Евгений Соседов сообщает: «Из Павловского Посада пришел ужасный сигнал. Уничтожены остатки забытого кладбища героев Отечественной войны 1812 года. Деревья вырублены, надгробия на сегодняшний день уже вывезены, площадка укатана и подготовлена под строительство».
И построят там отель-мотель-бордель, все три в одном флаконе, многофункциональный центр с подземной парковкой. И на открытие приедет чиновник с красной шеей и произнесет торжественную речь, и ближе к концу вспомнит национал-предателей из пятой колонны, и пригвоздит их стихами, популярными нынче в Администрации президента:
Два чувства дивно близки нам,
В них обретает сердце пищу:
Любовь к родному пепелищу,
Любовь к отеческим гробам.
Приехали вчера на день с дачи в Москву, начали парковаться, а ставить машину негде: все стоянки заняты. Делать нечего, сели в засаду, и как раз в этот момент какая-то дамочка выскочила из своего подъезда, и, очевидно, спеша, устремилась к машине. Уже схватив руль, она заметила нашу нетерпеливость и тут же поменяла планы, решив навести марафет: укрупнить помадой губы, попудрить носик (в буквальном смысле) и тщательно, занудно накрасить очи – бесконечно долго. Закончив свое священнодействие, она достала из сумочки темные солнцезащитные очки и, закрыв ими наведенную красоту, все-таки отчалила. Шикарная женщина. «Она носит под джинсами целые колготки», – завистливо говорили о таких в моей бедной юности.
Советский Союз со всеми его трепетными кодами – уже затонувшая Атлантида, мало кому доступная.

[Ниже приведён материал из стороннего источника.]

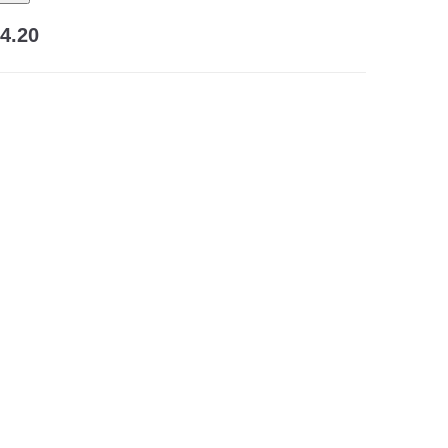
24.20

Вспомнил я тут крылатую советскую фразу «она носит под джинсами целые колготки», которая тогда не нуждалась ни в каких объяснениях, и в комментах мне заметили, что фраза не про джинсы, а про брюки, «джинсы тогда были удивительнее, чем колготки, пусть и целые». Но во фразе этой совершенно не важно, что надето, джинсы или брюки, да хоть комбинезон, и сколько стоит верх, важно, что честная советская девушка – трудовая, пыльная и рачительная – никогда не наденет вниз целые колготки, скрытые от глаз, она наденет – дырявые. Колготки – дефицит. Целые колготки под штаны наденет та, у которой жизнь удалась, редкая и шикарная, ей все доступно, она не ведает дефицита, смотрите, лярвы, и завидуйте.